SCD is not infectious.

Imagine not being invited out with friends or the people around him planning events and saying “don’t tell Noel”.

“If you found out about an event, they’d make excuses as to why you were not invited,” he expressed.

Those were painful moments. So truthfully, Noel did not enjoy childhood and felt he lost a big part of his early life, but “I am still learning to deal with it”.


When asked how bad the pains get, Noel answered, “That’s a hard and weird one to answer. I’m not sure the scale is the best way to sum up the pain. However, imagine telling a doctor or nurse in the emergency room that your pain level is 7-10 on the pain scale and still not treated with urgency because they do not believe you’re in that much pain or they think you just want the drug. To make it relatable, I always say imagine the worst pain you’ve ever felt, then multiply it by a 100. Go further, think about that pain being all over your body simultaneously.”

The truth is, sickle cell crisis comes with excruciating pain.

“There are days when it gets so bad I would rather die than bear it. I’m a tough guy but honestly, a nuff time mi bawl when the crisis starts and there’s no shame in sharing. It is bone-crushing pain,” the young man stated.

He continued, “Honestly, when the crisis starts I’m hoping for like two days then recovery, but for me sometimes it’s like a week before I get to move around freely.”

Noel shared that he has a few techniques that he uses to help ease his pain during a crisis.

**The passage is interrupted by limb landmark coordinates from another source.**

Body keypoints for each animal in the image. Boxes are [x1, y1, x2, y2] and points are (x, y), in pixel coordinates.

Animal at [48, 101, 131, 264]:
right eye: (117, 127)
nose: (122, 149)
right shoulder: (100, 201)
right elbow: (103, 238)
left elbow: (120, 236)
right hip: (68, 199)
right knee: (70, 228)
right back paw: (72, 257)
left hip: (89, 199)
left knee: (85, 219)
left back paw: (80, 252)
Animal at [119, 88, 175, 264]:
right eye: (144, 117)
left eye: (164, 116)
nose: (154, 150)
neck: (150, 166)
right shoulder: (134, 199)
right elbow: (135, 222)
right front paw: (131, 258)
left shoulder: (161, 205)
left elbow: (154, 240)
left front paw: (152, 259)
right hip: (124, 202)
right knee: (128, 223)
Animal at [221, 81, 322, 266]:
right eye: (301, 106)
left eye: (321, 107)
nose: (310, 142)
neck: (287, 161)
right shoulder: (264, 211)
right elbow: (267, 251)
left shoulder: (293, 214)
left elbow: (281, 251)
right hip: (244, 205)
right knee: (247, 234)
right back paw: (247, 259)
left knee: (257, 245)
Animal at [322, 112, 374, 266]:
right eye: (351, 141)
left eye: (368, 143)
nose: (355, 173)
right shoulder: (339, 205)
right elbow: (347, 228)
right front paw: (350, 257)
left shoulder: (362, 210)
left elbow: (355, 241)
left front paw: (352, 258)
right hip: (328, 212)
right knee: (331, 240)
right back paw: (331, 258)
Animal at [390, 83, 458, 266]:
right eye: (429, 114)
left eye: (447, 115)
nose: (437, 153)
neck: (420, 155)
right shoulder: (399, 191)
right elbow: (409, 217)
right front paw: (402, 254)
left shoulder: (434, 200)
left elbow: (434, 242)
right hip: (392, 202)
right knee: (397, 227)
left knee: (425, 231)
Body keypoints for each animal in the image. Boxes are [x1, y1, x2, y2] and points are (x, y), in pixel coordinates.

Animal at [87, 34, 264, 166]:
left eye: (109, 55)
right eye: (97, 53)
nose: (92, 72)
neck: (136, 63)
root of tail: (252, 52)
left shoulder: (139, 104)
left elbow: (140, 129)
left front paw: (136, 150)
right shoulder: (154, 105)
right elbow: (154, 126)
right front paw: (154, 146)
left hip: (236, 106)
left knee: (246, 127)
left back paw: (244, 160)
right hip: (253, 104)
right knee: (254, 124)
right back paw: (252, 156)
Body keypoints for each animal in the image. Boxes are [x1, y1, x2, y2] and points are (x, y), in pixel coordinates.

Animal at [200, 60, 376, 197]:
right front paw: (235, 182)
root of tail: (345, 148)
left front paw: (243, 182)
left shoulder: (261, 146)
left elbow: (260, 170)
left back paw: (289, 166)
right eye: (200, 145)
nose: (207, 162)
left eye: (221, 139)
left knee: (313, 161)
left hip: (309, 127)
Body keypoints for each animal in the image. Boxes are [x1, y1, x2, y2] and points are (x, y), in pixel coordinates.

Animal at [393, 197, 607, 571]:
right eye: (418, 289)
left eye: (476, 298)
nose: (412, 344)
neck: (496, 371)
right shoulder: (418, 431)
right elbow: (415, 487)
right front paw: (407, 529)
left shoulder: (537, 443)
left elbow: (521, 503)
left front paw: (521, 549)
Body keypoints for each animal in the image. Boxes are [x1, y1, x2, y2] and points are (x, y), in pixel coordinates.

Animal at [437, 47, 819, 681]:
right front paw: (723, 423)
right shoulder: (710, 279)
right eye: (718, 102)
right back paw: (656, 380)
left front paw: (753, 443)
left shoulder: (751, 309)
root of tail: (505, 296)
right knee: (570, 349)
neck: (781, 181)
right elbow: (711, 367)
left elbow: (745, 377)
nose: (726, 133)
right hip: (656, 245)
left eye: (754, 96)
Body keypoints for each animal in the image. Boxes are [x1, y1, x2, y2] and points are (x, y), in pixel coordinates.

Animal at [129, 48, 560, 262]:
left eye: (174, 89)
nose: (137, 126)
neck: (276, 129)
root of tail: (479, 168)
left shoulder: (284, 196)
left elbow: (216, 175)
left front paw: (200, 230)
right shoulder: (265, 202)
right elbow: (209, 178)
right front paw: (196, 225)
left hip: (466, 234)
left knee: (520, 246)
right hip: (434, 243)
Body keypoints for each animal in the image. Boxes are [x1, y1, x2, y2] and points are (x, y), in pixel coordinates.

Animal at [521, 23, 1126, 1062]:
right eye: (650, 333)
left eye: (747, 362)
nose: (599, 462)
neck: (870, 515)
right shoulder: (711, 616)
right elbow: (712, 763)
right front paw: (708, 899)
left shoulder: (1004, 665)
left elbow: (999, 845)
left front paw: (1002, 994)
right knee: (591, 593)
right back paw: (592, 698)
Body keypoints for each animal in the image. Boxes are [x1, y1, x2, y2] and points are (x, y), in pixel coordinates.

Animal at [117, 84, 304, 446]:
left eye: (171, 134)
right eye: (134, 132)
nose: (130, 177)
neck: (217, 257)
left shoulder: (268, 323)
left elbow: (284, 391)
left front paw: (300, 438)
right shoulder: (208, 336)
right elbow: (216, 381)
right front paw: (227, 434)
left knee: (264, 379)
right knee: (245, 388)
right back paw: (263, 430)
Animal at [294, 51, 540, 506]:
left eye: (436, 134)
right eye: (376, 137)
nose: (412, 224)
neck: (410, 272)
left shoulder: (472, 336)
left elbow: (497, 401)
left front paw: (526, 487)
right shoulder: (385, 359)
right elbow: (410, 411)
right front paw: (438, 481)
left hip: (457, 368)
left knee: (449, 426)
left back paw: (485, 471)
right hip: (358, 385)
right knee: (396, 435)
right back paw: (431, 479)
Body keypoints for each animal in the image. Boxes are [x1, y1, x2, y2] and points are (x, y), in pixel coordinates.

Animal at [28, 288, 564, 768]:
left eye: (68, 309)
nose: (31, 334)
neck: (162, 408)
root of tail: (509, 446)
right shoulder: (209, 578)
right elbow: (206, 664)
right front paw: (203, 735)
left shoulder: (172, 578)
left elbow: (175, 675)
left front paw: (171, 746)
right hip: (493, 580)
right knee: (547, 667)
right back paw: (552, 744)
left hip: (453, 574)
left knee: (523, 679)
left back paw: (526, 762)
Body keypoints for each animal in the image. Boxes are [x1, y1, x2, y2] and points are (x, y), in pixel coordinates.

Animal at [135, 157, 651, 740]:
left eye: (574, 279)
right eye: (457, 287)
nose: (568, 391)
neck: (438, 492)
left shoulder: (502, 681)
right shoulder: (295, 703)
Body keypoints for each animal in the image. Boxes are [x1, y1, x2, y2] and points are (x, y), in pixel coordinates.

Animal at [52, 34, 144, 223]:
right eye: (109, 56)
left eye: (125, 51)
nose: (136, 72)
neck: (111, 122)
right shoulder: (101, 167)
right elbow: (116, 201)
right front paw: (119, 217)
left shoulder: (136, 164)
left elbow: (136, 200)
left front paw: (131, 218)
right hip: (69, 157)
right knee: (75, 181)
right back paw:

“Depending on where the pain is and how bad the crisis is, there are a few things that help, like hot rags, getting hydrated, and sleep. However, in most cases I have to take some painkillers or have to be taken to the ER,” he said.

“At times I can tell when the crisis is about to start. There is this weird sensation that attacks my body. You get a tingling sensation, or at times my body just starts to feel super heavy, stiff and a burning in the muscles, plus you just feel super tired and weak.”

The truth is, Noel tries to have a positive attitude about his illness but admits that he’s not always optimistic. He reminds himself that he is surrounded by heaps of love, support and care.

He knows that his support system counts for everything and in his moments of weakness, his devoted family, expert healthcare team, and his own formidable strength pull him through.